Quote, word for word, the lines in the material below that run from the line containing "jeep. And correct" through the line containing "shooting her gaze back the blonde Marine.", inclusive.

· · ·

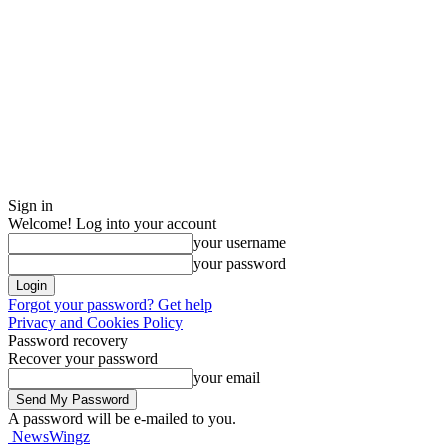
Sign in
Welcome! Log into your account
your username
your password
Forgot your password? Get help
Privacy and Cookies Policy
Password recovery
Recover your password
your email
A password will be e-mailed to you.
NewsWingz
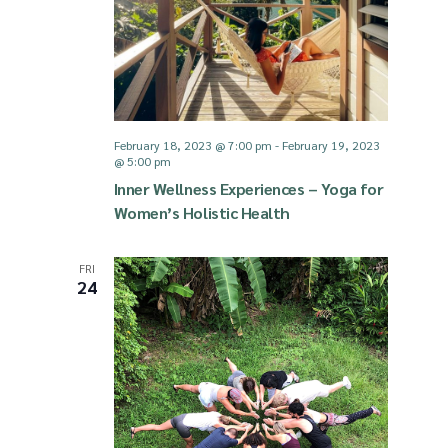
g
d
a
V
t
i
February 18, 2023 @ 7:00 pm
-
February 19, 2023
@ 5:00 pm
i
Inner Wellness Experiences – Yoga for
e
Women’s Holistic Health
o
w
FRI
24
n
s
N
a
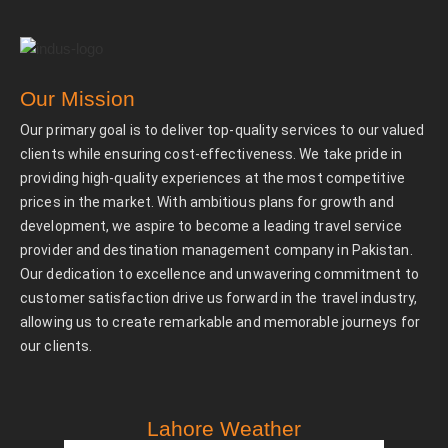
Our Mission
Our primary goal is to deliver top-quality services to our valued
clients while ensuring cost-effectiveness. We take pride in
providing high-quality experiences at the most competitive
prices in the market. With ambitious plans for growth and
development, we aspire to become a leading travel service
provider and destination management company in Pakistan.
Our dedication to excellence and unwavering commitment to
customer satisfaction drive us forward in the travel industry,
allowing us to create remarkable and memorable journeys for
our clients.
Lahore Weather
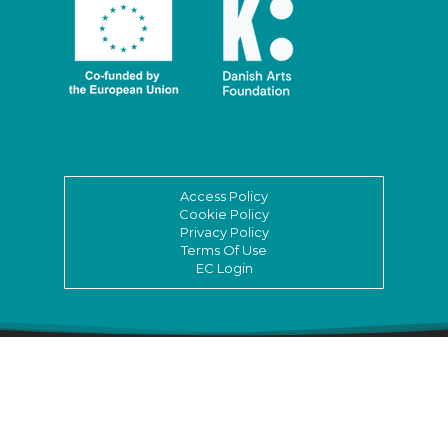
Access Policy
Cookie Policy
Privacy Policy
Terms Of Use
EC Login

· · ·

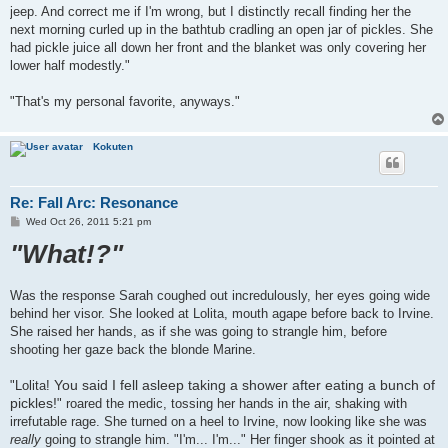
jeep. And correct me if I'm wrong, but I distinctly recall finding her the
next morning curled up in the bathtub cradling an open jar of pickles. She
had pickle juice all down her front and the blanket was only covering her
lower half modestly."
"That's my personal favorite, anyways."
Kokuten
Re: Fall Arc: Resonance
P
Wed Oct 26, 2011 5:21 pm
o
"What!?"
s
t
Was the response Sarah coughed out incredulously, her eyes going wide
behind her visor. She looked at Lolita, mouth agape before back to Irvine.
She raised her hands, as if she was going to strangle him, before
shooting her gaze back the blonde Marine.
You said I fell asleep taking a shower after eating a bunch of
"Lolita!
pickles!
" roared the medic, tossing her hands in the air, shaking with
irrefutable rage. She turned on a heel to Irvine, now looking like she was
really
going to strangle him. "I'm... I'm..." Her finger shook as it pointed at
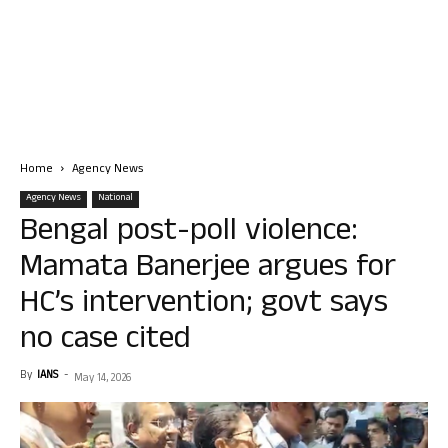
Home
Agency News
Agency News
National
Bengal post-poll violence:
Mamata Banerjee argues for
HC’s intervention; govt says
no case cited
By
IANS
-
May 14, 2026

· · ·

ANSWER TO THE PROBLEM
jeep. And correct me if I'm wrong, but I distinctly recall finding her the
next morning curled up in the bathtub cradling an open jar of pickles. She
had pickle juice all down her front and the blanket was only covering her
lower half modestly."
"That's my personal favorite, anyways."
Kokuten
Re: Fall Arc: Resonance
P
Wed Oct 26, 2011 5:21 pm
o
"What!?"
s
t
Was the response Sarah coughed out incredulously, her eyes going wide
behind her visor. She looked at Lolita, mouth agape before back to Irvine.
She raised her hands, as if she was going to strangle him, before
shooting her gaze back the blonde Marine.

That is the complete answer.